### [WRITTEN TASK]
Reproduce each of the following items line for line, with no changes to wording, spelling, punctuation, or line breaks.

== EXERCISE DATA

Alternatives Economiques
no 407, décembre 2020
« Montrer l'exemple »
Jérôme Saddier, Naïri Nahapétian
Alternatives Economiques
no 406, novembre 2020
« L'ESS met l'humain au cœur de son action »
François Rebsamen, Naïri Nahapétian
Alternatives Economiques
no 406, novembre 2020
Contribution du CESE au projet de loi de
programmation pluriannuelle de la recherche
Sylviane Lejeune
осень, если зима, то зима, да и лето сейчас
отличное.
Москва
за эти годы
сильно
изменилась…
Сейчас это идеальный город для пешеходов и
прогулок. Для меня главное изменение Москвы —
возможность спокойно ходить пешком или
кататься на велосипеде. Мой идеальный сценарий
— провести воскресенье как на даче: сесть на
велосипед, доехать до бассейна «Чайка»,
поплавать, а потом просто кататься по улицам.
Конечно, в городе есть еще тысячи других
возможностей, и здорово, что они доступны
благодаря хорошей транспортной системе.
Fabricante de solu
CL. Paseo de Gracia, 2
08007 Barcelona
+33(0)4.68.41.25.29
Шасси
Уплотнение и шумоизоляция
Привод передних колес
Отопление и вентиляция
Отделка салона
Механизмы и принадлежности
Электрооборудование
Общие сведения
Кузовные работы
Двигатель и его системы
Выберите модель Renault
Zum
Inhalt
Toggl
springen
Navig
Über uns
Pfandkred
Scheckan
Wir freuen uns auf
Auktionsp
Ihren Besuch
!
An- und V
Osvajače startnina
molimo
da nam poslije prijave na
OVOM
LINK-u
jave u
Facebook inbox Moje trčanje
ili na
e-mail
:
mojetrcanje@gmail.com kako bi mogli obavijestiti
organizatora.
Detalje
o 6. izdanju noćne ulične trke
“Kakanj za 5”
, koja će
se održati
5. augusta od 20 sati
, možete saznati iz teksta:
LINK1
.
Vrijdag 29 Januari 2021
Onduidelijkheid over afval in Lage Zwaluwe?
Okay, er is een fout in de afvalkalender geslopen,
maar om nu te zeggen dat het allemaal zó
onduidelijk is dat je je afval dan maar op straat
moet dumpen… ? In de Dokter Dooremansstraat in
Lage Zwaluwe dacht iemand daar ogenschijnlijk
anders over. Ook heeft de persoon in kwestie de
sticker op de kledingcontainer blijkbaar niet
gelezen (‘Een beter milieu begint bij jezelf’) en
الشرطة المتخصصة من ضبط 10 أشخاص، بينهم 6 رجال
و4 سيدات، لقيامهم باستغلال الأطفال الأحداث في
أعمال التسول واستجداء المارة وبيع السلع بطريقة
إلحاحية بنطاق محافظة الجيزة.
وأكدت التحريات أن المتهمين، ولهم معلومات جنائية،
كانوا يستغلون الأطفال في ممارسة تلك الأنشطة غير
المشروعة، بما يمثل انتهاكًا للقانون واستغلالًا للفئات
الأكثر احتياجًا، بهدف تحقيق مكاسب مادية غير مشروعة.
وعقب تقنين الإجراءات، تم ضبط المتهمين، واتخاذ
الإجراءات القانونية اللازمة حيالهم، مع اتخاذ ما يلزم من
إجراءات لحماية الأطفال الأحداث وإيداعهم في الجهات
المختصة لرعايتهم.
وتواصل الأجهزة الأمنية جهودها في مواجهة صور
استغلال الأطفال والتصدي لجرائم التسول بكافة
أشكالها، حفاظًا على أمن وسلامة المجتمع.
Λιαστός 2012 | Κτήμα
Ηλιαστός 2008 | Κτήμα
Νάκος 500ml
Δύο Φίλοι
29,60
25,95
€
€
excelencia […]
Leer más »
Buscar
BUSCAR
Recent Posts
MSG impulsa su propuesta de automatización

====

### [RESULT OF THE TASK]
Alternatives Economiques
no 407, décembre 2020
« Montrer l'exemple »
Jérôme Saddier, Naïri Nahapétian
Alternatives Economiques
no 406, novembre 2020
« L'ESS met l'humain au cœur de son action »
François Rebsamen, Naïri Nahapétian
Alternatives Economiques
no 406, novembre 2020
Contribution du CESE au projet de loi de
programmation pluriannuelle de la recherche
Sylviane Lejeune
осень, если зима, то зима, да и лето сейчас
отличное.
Москва
за эти годы
сильно
изменилась…
Сейчас это идеальный город для пешеходов и
прогулок. Для меня главное изменение Москвы —
возможность спокойно ходить пешком или
кататься на велосипеде. Мой идеальный сценарий
— провести воскресенье как на даче: сесть на
велосипед, доехать до бассейна «Чайка»,
поплавать, а потом просто кататься по улицам.
Конечно, в городе есть еще тысячи других
возможностей, и здорово, что они доступны
благодаря хорошей транспортной системе.
Fabricante de solu
CL. Paseo de Gracia, 2
08007 Barcelona
+33(0)4.68.41.25.29
Шасси
Уплотнение и шумоизоляция
Привод передних колес
Отопление и вентиляция
Отделка салона
Механизмы и принадлежности
Электрооборудование
Общие сведения
Кузовные работы
Двигатель и его системы
Выберите модель Renault
Zum
Inhalt
Toggl
springen
Navig
Über uns
Pfandkred
Scheckan
Wir freuen uns auf
Auktionsp
Ihren Besuch
!
An- und V
Osvajače startnina
molimo
da nam poslije prijave na
OVOM
LINK-u
jave u
Facebook inbox Moje trčanje
ili na
e-mail
:
mojetrcanje@gmail.com kako bi mogli obavijestiti
organizatora.
Detalje
o 6. izdanju noćne ulične trke
“Kakanj za 5”
, koja će
se održati
5. augusta od 20 sati
, možete saznati iz teksta:
LINK1
.
Vrijdag 29 Januari 2021
Onduidelijkheid over afval in Lage Zwaluwe?
Okay, er is een fout in de afvalkalender geslopen,
maar om nu te zeggen dat het allemaal zó
onduidelijk is dat je je afval dan maar op straat
moet dumpen… ? In de Dokter Dooremansstraat in
Lage Zwaluwe dacht iemand daar ogenschijnlijk
anders over. Ook heeft de persoon in kwestie de
sticker op de kledingcontainer blijkbaar niet
gelezen (‘Een beter milieu begint bij jezelf’) en
الشرطة المتخصصة من ضبط 10 أشخاص، بينهم 6 رجال
و4 سيدات، لقيامهم باستغلال الأطفال الأحداث في
أعمال التسول واستجداء المارة وبيع السلع بطريقة
إلحاحية بنطاق محافظة الجيزة.
وأكدت التحريات أن المتهمين، ولهم معلومات جنائية،
كانوا يستغلون الأطفال في ممارسة تلك الأنشطة غير
المشروعة، بما يمثل انتهاكًا للقانون واستغلالًا للفئات
الأكثر احتياجًا، بهدف تحقيق مكاسب مادية غير مشروعة.
وعقب تقنين الإجراءات، تم ضبط المتهمين، واتخاذ
الإجراءات القانونية اللازمة حيالهم، مع اتخاذ ما يلزم من
إجراءات لحماية الأطفال الأحداث وإيداعهم في الجهات
المختصة لرعايتهم.
وتواصل الأجهزة الأمنية جهودها في مواجهة صور
استغلال الأطفال والتصدي لجرائم التسول بكافة
أشكالها، حفاظًا على أمن وسلامة المجتمع.
Λιαστός 2012 | Κτήμα
Ηλιαστός 2008 | Κτήμα
Νάκος 500ml
Δύο Φίλοι
29,60
25,95
€
€
excelencia […]
Leer más »
Buscar
BUSCAR
Recent Posts
MSG impulsa su propuesta de automatización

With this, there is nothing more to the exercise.